(Tugas dan Latihan):
[A] Menurut teks tafsir tentang perjanjian Hudaibiyah, mengapa Rasulullah enggan memerangi orang-orang yang menghalangi beliau masuk Masjidil Haram?
[B] Tuliskan ulang paragraf teks tafsir yang diawali "Ayat ini menerangkan bahwa" dalam bentuk daftar poin dengan tetap memuat fakta utamanya.
[C] Teruskan teks tafsir tentang ayat dan perjanjian Hudaibiyah, dimulai setelah kalimat terakhirnya.

Tafsir Lengkap Kemenag
Kementrian Agama RI

Menurut riwayat Ibnu `Abbas ra ayat ini sesungguhnya diturunkan berhubungan dengan Abi Sufyan bin Harb dan kawan-kawannya. Mereka itu menghalang-halangi Rasulullah saw dan para sahabat memasuki Masjidil Haram untuk melakukan ibadah umrah di tahun "perdamaian Hudaibiyah". Karena itu Rasulullah enggan untuk memerangi mereka karena Rasulullah berada dalam keadaan ihram. Kemudian terjadilah kesepakatan yang melahirkan perjanjian Hudaibiyah, yang di dalamnya tercantum bahwa Rasulullah tidak jadi umrah di tahun itu, akan tetapi ditangguhkan sampai tahun depan dan mereka tidak akan menghalangi Nabi dan sahabatnya masuk Masjidil Haram untuk mengerjakan ibadah, pada tahun yang akan datang.
Ayat ini menerangkan bahwa semua orang yang mengingkari keesaan dan kekuasaan Allah, mendustakan rasul dan meningkari agama yang dibawanya, menghalang-halangi manusia masuk agama Islam dan menegakkan kalimat Allah, menghalang-halangi kaum Muslimin masuk Masjidil Haram untuk beribadat, baik orang-orang penduduk Mekah asli maupun pendatang dari negeri lain dan menghalang-halangi orang beribadat di dalamnya, niscaya Allah akan menimpakan kepada mereka azab yang sangat pedih.

(Data Latihan):

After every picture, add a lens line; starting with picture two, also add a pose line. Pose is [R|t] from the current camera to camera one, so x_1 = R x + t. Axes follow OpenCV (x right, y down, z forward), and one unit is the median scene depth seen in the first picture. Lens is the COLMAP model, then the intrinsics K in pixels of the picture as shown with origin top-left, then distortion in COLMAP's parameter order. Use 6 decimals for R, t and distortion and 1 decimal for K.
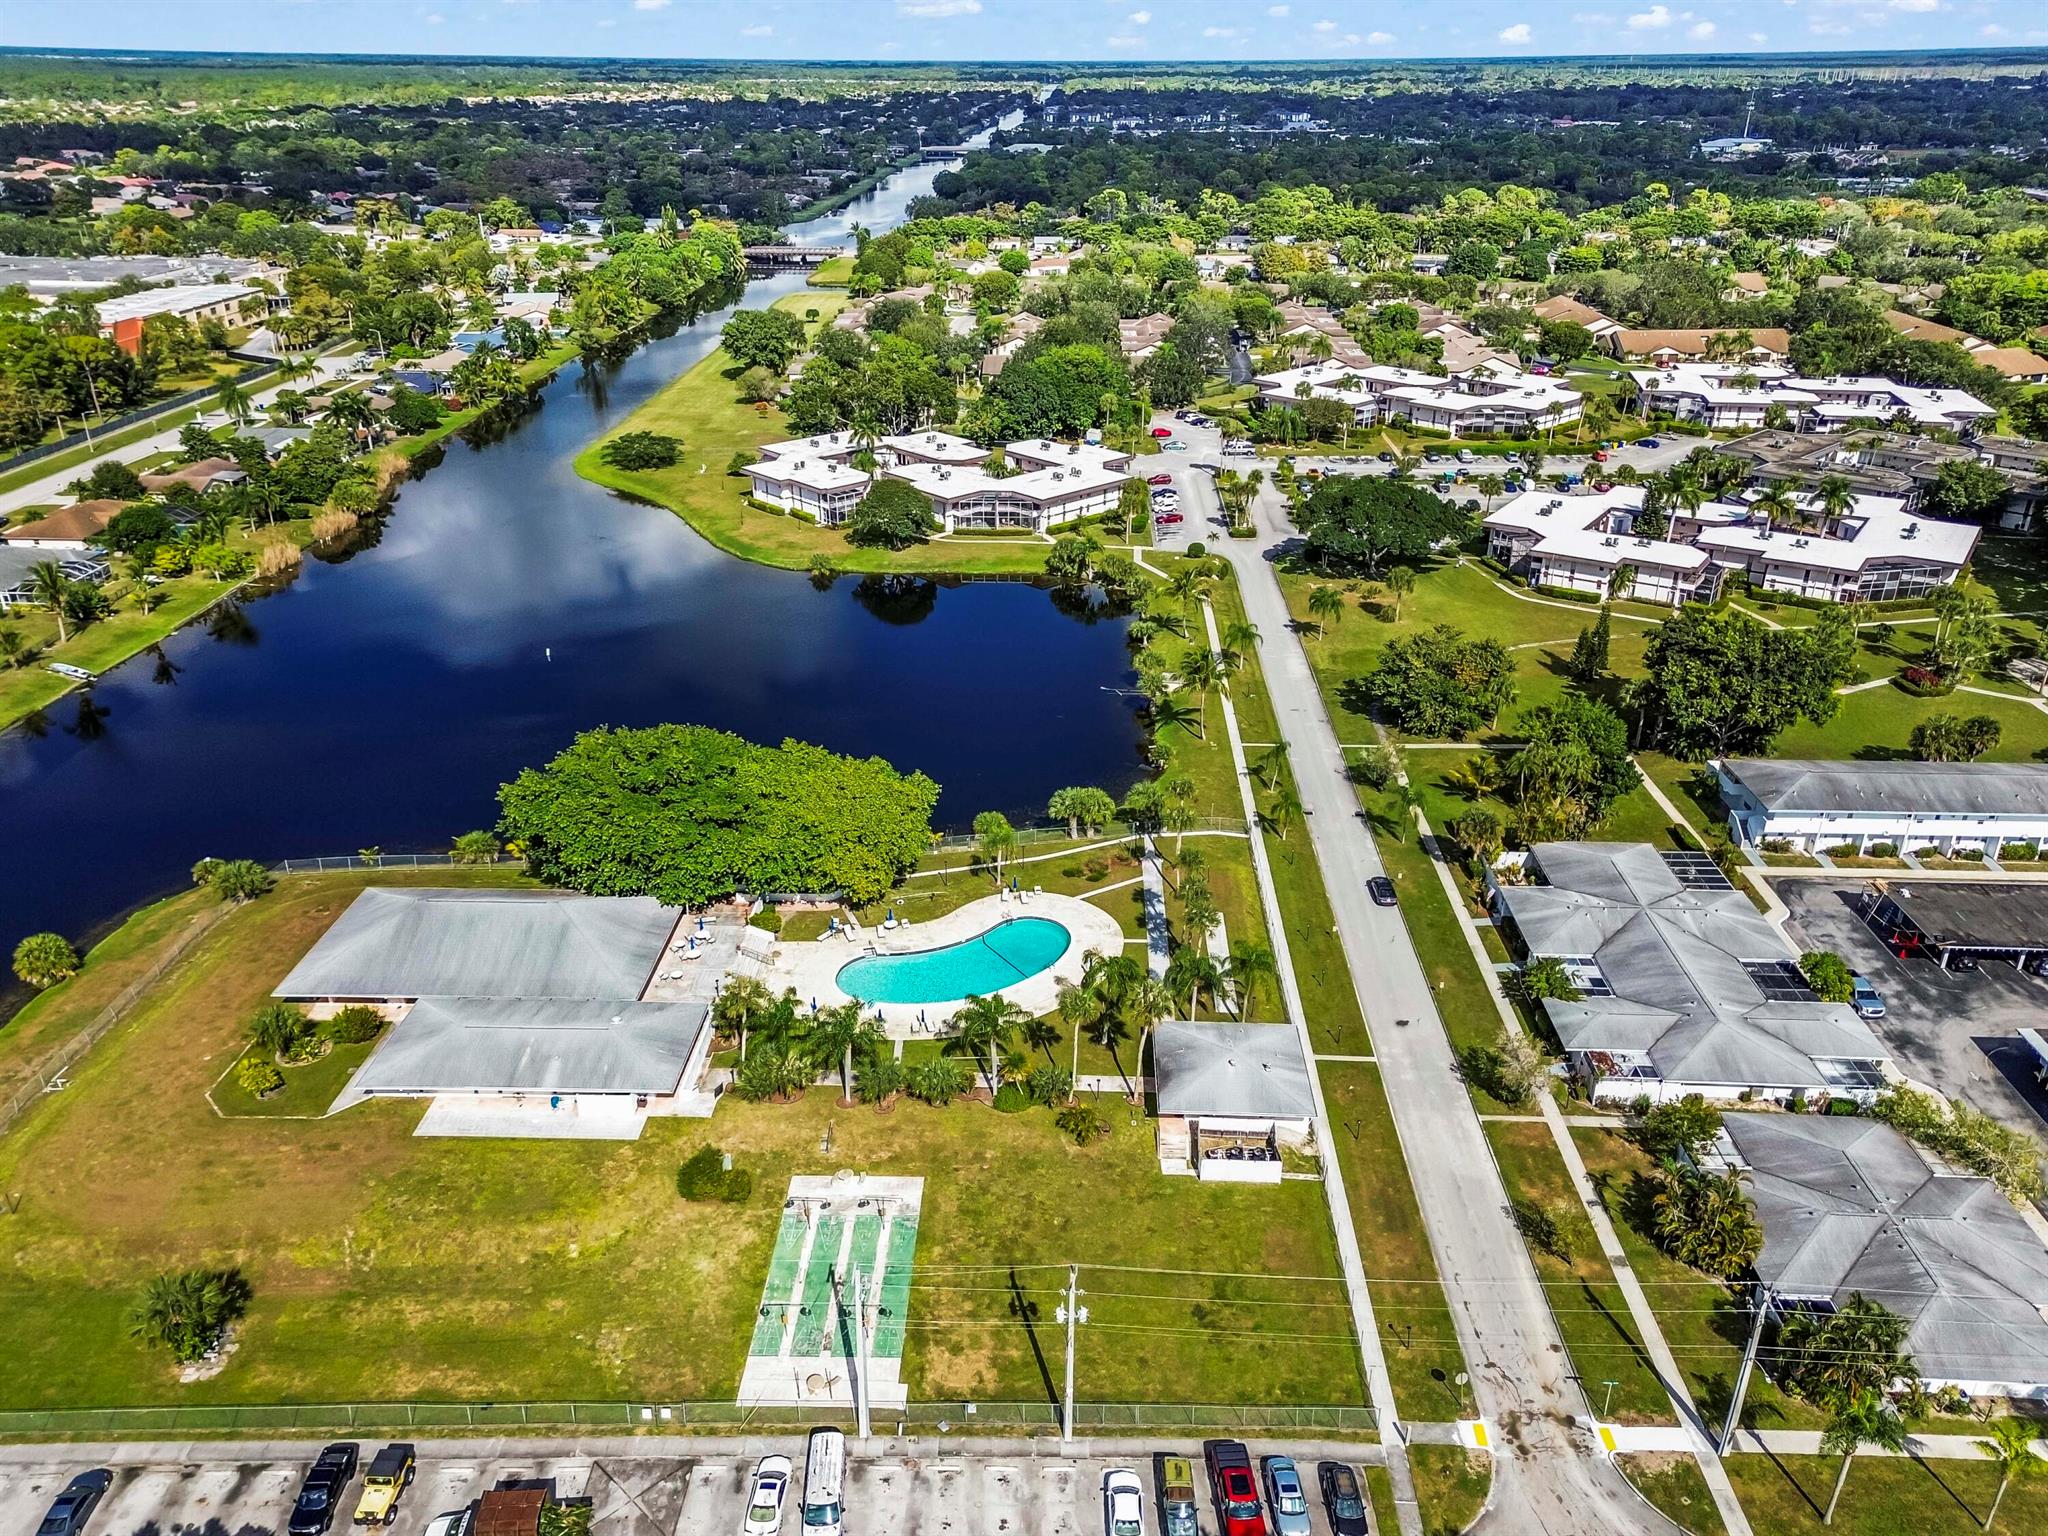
lens RADIAL K [[1537.7, 0, 1024.0], [0, 1537.7, 768.0], [0, 0, 1]] dist [0.103468, -0.066588]
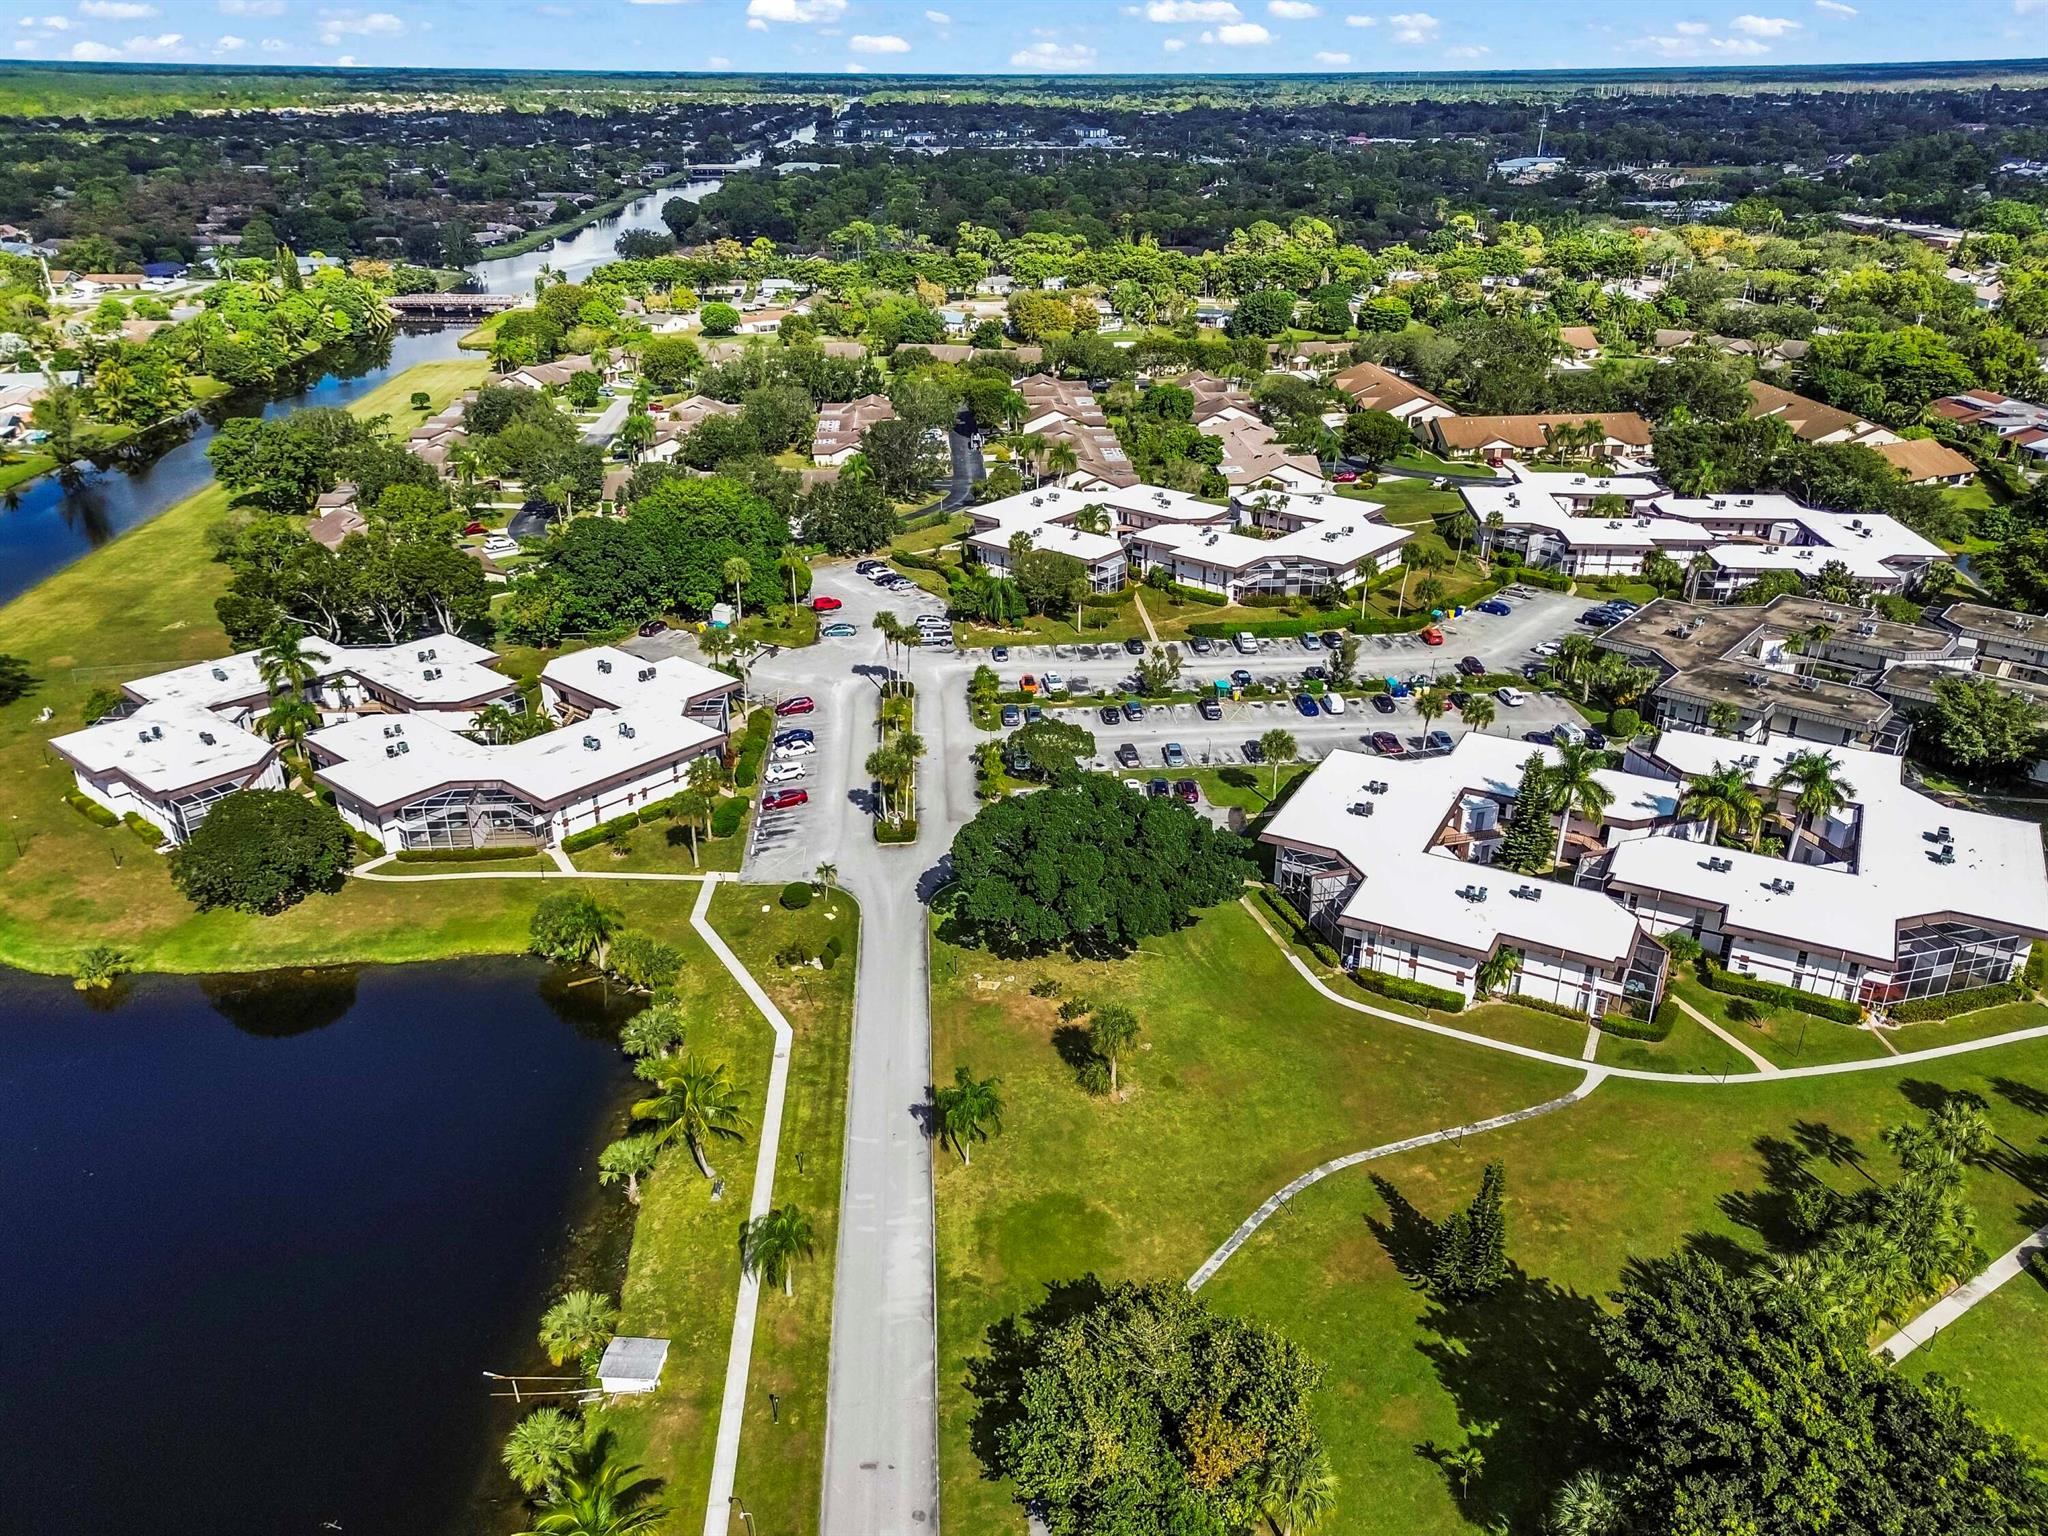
lens RADIAL K [[1537.7, 0, 1024.0], [0, 1537.7, 768.0], [0, 0, 1]] dist [0.103468, -0.066588]
pose [[0.993817, -0.045898, 0.101100, 0.087729], [0.046581, 0.998905, -0.004407, -0.114410], [-0.100787, 0.009089, 0.994866, 0.253163]]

(Jawaban Tiap Butir):
[A] Karena Rasulullah sedang dalam keadaan ihram.

[B]
Allah akan menimpakan azab yang sangat pedih kepada semua orang yang:
- mengingkari keesaan dan kekuasaan Allah;
- mendustakan rasul dan mengingkari agama yang dibawanya;
- menghalang-halangi manusia masuk Islam dan menegakkan kalimat Allah;
- menghalang-halangi kaum Muslimin, baik penduduk asli Mekah maupun pendatang dari negeri lain, masuk Masjidil Haram untuk beribadat;
- menghalang-halangi orang beribadat di dalamnya.

[C]
Dari ayat di atas dipahami bahwa Masjidil Haram yang terletak di sekitar Ka`bah adalah suatu tempat bagi kaum Muslimin untuk mengerjakan ibadah haji, umrah serta ibadah-ibadah yang lain, seperti tawaf, salat, i`tikaf, zikir, dan sebagainya, baik mereka yang berasal dari Mekah sendiri maupun yang berasal dari luar Mekah. Dengan perkataan lain, bahwa semua kaum Muslimin berhak melakukan ibadah di tempat itu, darimana pun mereka datang. Allah mengancam dengan azab yang keras terhadap orang-orang yang mencegah dan menghalang-halanginya. Karena itu ada di antara para ulama yang mempersoalkan kedudukan tanah yang berada di sekitar Masjidil Haram itu, apakah tanah itu dapat dimiliki oleh perseorangan atau pemerintah, atau tanah itu merupakan hak seluruh kaum Muslimin. Untuk pengaturannya sekarang diserahkan kepada Kerajaan Arab Saudi, karena Masjidil Haram terletak di negara ini, selama negara tersebut melaksanakan perintah-perintah Allah melayani orang-orang yang ingin beribadah di sana.
Menurut Imam Mujahid dan Malik, Masjidil Haram itu adalah milik kaum Muslimin seluruhnya, tidak seorang pun atau sesuatu negara pun yang boleh memilikinya. Pendapat ini juga diikuti oleh Imam Abu Hanifah, alasan mereka ialah perkataan baik "yang bermukim maupun yang berkunjung" berarti Masjidil Haram dijadikan bagi manusia, agar mereka menghormatinya, beribadah di sana baik bagi orang-orang Mekah maupun orang-orang yang berasal dari luar Mekah.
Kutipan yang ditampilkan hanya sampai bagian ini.